Quelle que soit l'activité, "sur la dernière année d'essais, les conditions ont été plutôt meilleures que l'année précédente et la récolte devrait commencer avec une semaine d'avance, soit, fin septembre", annonce le responsable technique. "Les conditions ont été favorables à l'expérimentation, propices au moment du semis en mai, avec des températures clémentes en été qui ont accéléré le cycle du riz. On a également une homogénéité des parcelles intéressante."
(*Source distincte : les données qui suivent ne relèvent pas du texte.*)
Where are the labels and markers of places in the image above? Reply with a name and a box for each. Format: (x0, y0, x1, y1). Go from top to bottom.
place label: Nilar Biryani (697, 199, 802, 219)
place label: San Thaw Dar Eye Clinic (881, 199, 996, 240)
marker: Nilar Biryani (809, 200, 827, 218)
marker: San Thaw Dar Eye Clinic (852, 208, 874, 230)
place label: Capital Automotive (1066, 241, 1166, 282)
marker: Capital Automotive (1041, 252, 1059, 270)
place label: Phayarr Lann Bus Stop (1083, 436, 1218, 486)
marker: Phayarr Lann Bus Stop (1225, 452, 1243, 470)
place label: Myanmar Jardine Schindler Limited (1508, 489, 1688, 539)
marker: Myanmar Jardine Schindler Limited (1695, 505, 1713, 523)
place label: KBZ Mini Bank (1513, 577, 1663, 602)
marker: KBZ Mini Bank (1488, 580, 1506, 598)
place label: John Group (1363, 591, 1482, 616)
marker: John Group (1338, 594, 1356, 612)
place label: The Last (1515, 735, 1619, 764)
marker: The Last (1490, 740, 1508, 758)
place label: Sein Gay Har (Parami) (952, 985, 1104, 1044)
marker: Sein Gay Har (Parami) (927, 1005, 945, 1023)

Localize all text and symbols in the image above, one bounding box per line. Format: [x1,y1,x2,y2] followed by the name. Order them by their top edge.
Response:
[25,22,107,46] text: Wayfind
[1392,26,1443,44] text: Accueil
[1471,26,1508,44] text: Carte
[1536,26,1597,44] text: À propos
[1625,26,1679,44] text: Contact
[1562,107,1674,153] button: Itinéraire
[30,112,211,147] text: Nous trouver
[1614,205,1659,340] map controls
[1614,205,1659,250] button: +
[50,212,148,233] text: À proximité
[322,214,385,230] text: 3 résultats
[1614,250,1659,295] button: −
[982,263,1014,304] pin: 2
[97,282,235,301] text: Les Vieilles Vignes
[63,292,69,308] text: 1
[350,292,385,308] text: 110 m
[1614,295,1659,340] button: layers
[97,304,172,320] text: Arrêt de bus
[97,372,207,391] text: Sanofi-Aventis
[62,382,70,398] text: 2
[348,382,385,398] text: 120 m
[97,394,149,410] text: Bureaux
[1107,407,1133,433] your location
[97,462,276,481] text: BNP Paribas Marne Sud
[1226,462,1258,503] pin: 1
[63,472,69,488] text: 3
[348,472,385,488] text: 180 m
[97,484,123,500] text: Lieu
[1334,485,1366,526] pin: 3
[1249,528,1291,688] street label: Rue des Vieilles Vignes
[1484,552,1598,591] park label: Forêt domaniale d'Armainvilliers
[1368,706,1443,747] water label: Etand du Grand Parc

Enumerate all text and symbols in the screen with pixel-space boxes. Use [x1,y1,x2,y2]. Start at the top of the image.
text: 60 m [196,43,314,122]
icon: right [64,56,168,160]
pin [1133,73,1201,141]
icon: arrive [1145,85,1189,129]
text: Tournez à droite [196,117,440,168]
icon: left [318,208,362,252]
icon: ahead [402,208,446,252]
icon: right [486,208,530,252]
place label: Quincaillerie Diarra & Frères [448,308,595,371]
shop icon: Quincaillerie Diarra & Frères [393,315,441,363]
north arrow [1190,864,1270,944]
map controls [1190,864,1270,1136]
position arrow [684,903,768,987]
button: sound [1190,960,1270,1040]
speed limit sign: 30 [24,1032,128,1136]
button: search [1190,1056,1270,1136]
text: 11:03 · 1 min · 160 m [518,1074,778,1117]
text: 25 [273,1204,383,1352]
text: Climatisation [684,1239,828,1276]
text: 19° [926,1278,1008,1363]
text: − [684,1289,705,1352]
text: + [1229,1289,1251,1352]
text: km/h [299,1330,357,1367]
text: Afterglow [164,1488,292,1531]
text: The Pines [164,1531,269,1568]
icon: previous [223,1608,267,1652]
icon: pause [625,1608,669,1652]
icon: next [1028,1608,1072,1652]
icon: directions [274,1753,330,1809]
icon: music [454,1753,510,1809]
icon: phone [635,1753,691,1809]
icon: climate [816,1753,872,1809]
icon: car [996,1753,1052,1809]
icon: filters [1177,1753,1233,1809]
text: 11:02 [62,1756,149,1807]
Côté avenir, le CFR compte maintenir ses activités en place, mais également se lancer dans un nouveau domaine. "On pense explorer tout le volet RSE [Responsabilité sociétale des entreprises, ndlr] et impact carbone", conclut François Clément. D'après l'association UFC-Que choisir1, la culture du riz est à l'origine de dégagements de méthane, un gaz à effet de serre très puissant. De nouvelles batailles seraient-elles à prévoir pour le Centre français du riz ?
Si la surface des parcelles de riz était de 14 000 ha en 2024, Bertrand Mazel ne cache pas sa joie quand il annonce qu'elle est passée à 16 000 ha cette année. La raison ? "Le prix du riz est intéressant par rapport au marché", explique le président du Centre français du riz. "On présente toutes les variétés comme le riz type Basmati, des riz à cuisson rapide pour la restauration collective, des colorés, parfumés... La demande sociétale est de plus en plus variée et multiple, donc nous devons nous adapter et proposer de nouvelles niches. On a des variétés qui peuvent être inscrites au catalogue officiel [des espèces et variétés de plantes cultivées, ndlr] et on a fait un consortium avec tous les opérateurs pour trouver des variétés adaptées."
Mais le président ne manque pas de remettre sur la table les contraintes liées aux solutions phytosanitaires : "Si on avait les mêmes dérogations qu'en Italie, on passerait facilement à 20 000 ou 25 000 ha. Pour la souveraineté, ce serait mieux." Au total, 10 variétés sont cultivées en Camargue.